_DATA RECORDS:_
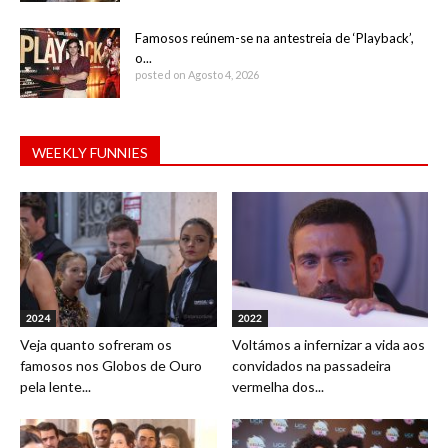
Famosos reúnem-se na antestreia de ‘Playback’,
o...
posted on Agosto 4, 2026
WEEKLY FUNNIES
2024
2022
Veja quanto sofreram os
Voltámos a infernizar a vida aos
famosos nos Globos de Ouro
convidados na passadeira
pela lente...
vermelha dos...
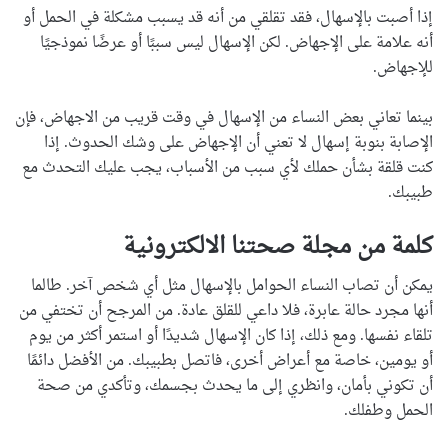
إذا أصبت بالإسهال، فقد تقلقي من أنه قد يسبب مشكلة في الحمل أو
أنه علامة على الإجهاض. لكن الإسهال ليس سببًا أو عرضًا نموذجيًا
للإجهاض.
بينما تعاني بعض النساء من الإسهال في وقت قريب من الاجهاض، فإن
الإصابة بنوبة إسهال لا تعني أن الإجهاض على وشك الحدوث. إذا
كنت قلقة بشأن حملك لأي سبب من الأسباب، يجب عليك التحدث مع
طبيبك.
كلمة من مجلة صحتنا الالكترونية
يمكن أن تصاب النساء الحوامل بالإسهال مثل أي شخص آخر. طالما
أنها مجرد حالة عابرة، فلا داعي للقلق عادة. من المرجح أن تختفي من
تلقاء نفسها. ومع ذلك، إذا كان الإسهال شديدًا أو استمر أكثر من يوم
أو يومين، خاصة مع أعراض أخرى، فاتصل بطبيبك. من الأفضل دائمًا
أن تكوني بأمان، وانظري إلى ما يحدث بجسمك، وتأكدي من صحة
الحمل وطفلك.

_INSTRUCTIONS FOR THE TASK:_
Please copy the data above exactly; the pictures do not belong in the copy.

_WRITTEN RESPONSE:_
Famosos reúnem-se na antestreia de ‘Playback’,
o...
posted on Agosto 4, 2026
WEEKLY FUNNIES
2024
2022
Veja quanto sofreram os
Voltámos a infernizar a vida aos
famosos nos Globos de Ouro
convidados na passadeira
pela lente...
vermelha dos...
إذا أصبت بالإسهال، فقد تقلقي من أنه قد يسبب مشكلة في الحمل أو
أنه علامة على الإجهاض. لكن الإسهال ليس سببًا أو عرضًا نموذجيًا
للإجهاض.
بينما تعاني بعض النساء من الإسهال في وقت قريب من الاجهاض، فإن
الإصابة بنوبة إسهال لا تعني أن الإجهاض على وشك الحدوث. إذا
كنت قلقة بشأن حملك لأي سبب من الأسباب، يجب عليك التحدث مع
طبيبك.
كلمة من مجلة صحتنا الالكترونية
يمكن أن تصاب النساء الحوامل بالإسهال مثل أي شخص آخر. طالما
أنها مجرد حالة عابرة، فلا داعي للقلق عادة. من المرجح أن تختفي من
تلقاء نفسها. ومع ذلك، إذا كان الإسهال شديدًا أو استمر أكثر من يوم
أو يومين، خاصة مع أعراض أخرى، فاتصل بطبيبك. من الأفضل دائمًا
أن تكوني بأمان، وانظري إلى ما يحدث بجسمك، وتأكدي من صحة
الحمل وطفلك.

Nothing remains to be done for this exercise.